Welcome ... I’ve always been more attracted to the ordinary than the spectacular. For a long time I’ve sensed my ministry in life as continually trying to seek and understand, express and share, an awareness and appreciation of God in the everyday. I think this is important, not only for the sake of my own taste, but for everyone. If our talking about, and living for, God only appeals to the religious, then most people will be missed. If we know anything about Jesus it is that he went out of his way to encompass the ordinary, so that no-one would be overlooked. So, as I write here, I’ve no idea what I will say or where it will lead. No doubt I will reflect a lot on ‘Christian’ things, but I’m not particularly interested in narrowly religious questions, nor about church affairs. There will, probably, be much football, film and TV. An ordinary life indeed, but one looking for ‘rumours of glory’, I’m asking myself the questions I’ve listed above, and invite you to do the same…

Friday, 12 September 2014

A Place to Call Home...


Where do you belong?
Where do you call home?
It’s a straightforward enough question, but a profound one.   It’s answer says quite a lot.  An inability to easily answer it also suggests quite a problem.
It’s one of the biggest questions in our world today... 
In Calais we hear of state-less people, risking their lives to try and cross the Channel to find a new and different ‘home’.
In Gaza, Palestinian Arabs are fighting for a greater sense of recognition of a piece of land they feel a real affinity to.
In Eastern Europe, the Crimea region has just recently switched from being a part of the Ukraine to becoming a part of Russia, and who knows where that will end.
In the Middle East a group of people have declared an Islamic caliphate over large parts of Syria & Iraq.
In our own country, next week, Scotland will be voting whether or not to become an independent state.   
This can all get very difficult and complicated.  ‘Pointless’ aficionados may well be satisfied by understanding 'Countries' as ‘sovereign states recognised by the United Nations in their own right’, political philosophers though would want to say more. Pointing out the difference between a ‘Nation’, a shared sense of history, ethnicity or culture and a ‘State’  a centralised, powerful political organisation. The later is about security, the former Identity.  For a ‘home’ we need both.
The New Testament was written at a time of political turmoil.  The new Community of Christian believers had no home, they’d become convinced of the truth of the then extraordinary idea that God was God always, for all people everywhere.  He wasn’t tribal or local or particular in any way. 
The Roman Empire, the super-power of the day, threatened them, on pain of death, at every turn.  To be a Roman Citizen was to have status, security and identity wherever you were and, by and large, they didn’t have it.  The dominant religion, from which they had grown, Judaism, also was increasingly at loggerheads with them in the battle of ideas.   
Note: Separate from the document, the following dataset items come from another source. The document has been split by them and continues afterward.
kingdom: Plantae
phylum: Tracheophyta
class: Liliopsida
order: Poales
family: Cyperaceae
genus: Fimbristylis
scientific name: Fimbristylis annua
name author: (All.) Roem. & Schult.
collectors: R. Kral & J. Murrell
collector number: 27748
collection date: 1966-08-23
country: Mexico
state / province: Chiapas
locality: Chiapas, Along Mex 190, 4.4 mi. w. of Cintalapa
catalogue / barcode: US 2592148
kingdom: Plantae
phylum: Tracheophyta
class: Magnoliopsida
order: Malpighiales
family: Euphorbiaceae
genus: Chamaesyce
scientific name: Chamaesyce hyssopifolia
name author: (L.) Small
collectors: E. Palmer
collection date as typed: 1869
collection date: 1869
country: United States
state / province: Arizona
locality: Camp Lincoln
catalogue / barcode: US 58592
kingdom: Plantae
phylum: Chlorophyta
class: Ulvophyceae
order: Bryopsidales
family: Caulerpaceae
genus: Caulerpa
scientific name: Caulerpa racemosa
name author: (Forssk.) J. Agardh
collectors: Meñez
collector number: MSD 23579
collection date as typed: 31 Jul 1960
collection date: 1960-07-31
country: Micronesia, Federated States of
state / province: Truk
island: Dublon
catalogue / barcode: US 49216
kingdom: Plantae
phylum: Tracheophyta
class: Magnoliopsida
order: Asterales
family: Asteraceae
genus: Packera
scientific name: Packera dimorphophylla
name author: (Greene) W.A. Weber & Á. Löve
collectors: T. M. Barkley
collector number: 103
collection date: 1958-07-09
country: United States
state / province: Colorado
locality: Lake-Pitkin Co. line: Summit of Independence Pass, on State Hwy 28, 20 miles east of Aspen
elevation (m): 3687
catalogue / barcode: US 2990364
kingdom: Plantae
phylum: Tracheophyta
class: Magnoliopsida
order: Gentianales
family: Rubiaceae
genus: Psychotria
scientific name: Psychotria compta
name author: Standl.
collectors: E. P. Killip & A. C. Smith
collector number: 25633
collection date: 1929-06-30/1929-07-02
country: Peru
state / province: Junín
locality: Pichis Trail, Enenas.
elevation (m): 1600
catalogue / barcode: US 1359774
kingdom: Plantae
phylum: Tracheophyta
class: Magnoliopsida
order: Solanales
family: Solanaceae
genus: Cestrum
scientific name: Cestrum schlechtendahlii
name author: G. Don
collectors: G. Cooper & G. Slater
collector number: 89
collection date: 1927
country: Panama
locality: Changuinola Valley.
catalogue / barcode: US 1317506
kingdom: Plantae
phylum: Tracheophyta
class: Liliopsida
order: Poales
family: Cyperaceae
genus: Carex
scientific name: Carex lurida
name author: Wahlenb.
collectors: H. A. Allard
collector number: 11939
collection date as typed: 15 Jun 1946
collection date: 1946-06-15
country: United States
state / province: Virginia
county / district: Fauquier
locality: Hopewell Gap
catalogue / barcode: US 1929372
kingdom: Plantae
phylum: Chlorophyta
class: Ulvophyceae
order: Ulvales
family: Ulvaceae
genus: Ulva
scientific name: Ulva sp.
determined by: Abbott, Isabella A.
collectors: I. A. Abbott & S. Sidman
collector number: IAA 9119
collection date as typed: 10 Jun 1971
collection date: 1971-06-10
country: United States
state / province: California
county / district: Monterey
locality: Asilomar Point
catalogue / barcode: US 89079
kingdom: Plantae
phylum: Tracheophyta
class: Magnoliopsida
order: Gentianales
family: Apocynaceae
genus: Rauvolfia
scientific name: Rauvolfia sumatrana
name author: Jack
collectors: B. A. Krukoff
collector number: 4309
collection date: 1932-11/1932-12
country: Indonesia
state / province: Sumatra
In the middle of all this the Apostle Paul said, when writing to the Christians in Philippi ‘your citizenship is in Heaven’.  He didn’t mean Christian people ought to live in some vague other-worldly denial of life as it is, rather he was reminding all of us that, whatever our circumstances, amidst all the uncertainty, an identity, a security a ‘home’ is on offer, as a part of the very family of God.